At the end of the day, however, this is still a very watchable action film, even though I'm not quite sure this is a Bourne film. Matt Damon, although aged slightly compared to his Ultimatum days, proves that he can carry a film with the stern yet keen sense of awareness that he constantly provides us in the film. The film also has a top notch supporting cast that includes the great Tommy Lee Jones and Alicia Vikander, whom I first saw in The Man from U.N.C.L.E., and subsequently in Ex Machina, where she shone. Jones and Vikander work off each other rather well, but I'm not sure Tommy Lee is given enough screen time to justify his presence in the film. Its not too hard to think that his role could have been played by any old dude with a permanent frown mustered from seniority, but his presence is nonetheless a welcome one. Alicia Vikander does her role justice, and that's just about what I can say. I think her performance was relatively subdued due to the very nature of the role she had, and she plays it quite well.

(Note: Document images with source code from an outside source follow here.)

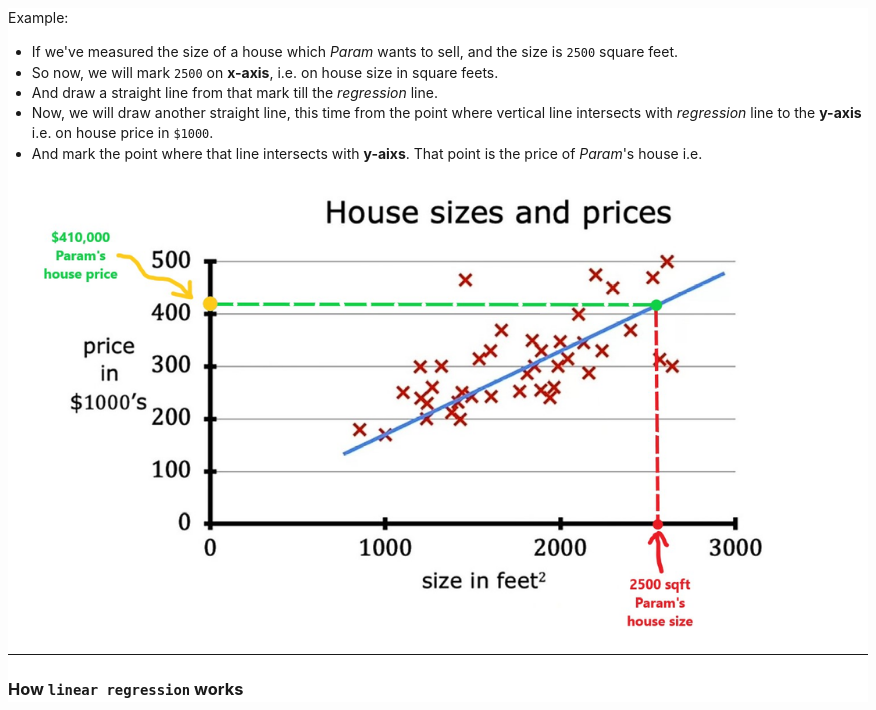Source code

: Example:
- If we've measured the size of a house which *Param* wants to sell, and the size is `2500` square feet.
- So now, we will mark `2500` on **x-axis**, i.e. on house size in square feets.
- And draw a straight line from that mark till the *regression* line.
- Now, we will draw another straight line, this time from the point where vertical line intersects with *regression* line to the **y-axis** i.e. on house price in `$1000`.
- And mark the point where that line intersects with **y-aixs**. That point is the price of *Param*'s house i.e. 

<img src="./images/linear_regression_example.jpg" alt="linear_regression_example" width="800px">

----

### How `linear regression` works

We now have the third Greengrass directed Bourne film, which is exciting in and of itself. Unfortunately it remains the third best Greengrass directed Bourne film, which is not a fault of its own, but more due to the superior quality of his previous Bourne films. It still remains, on its own, a relatively smart action film with really great action sequences, even though at times the Bourne fan wishes that the writer's would have put more thought into writing gripping thrills instead of succumbing to the needs of a summer box office hit.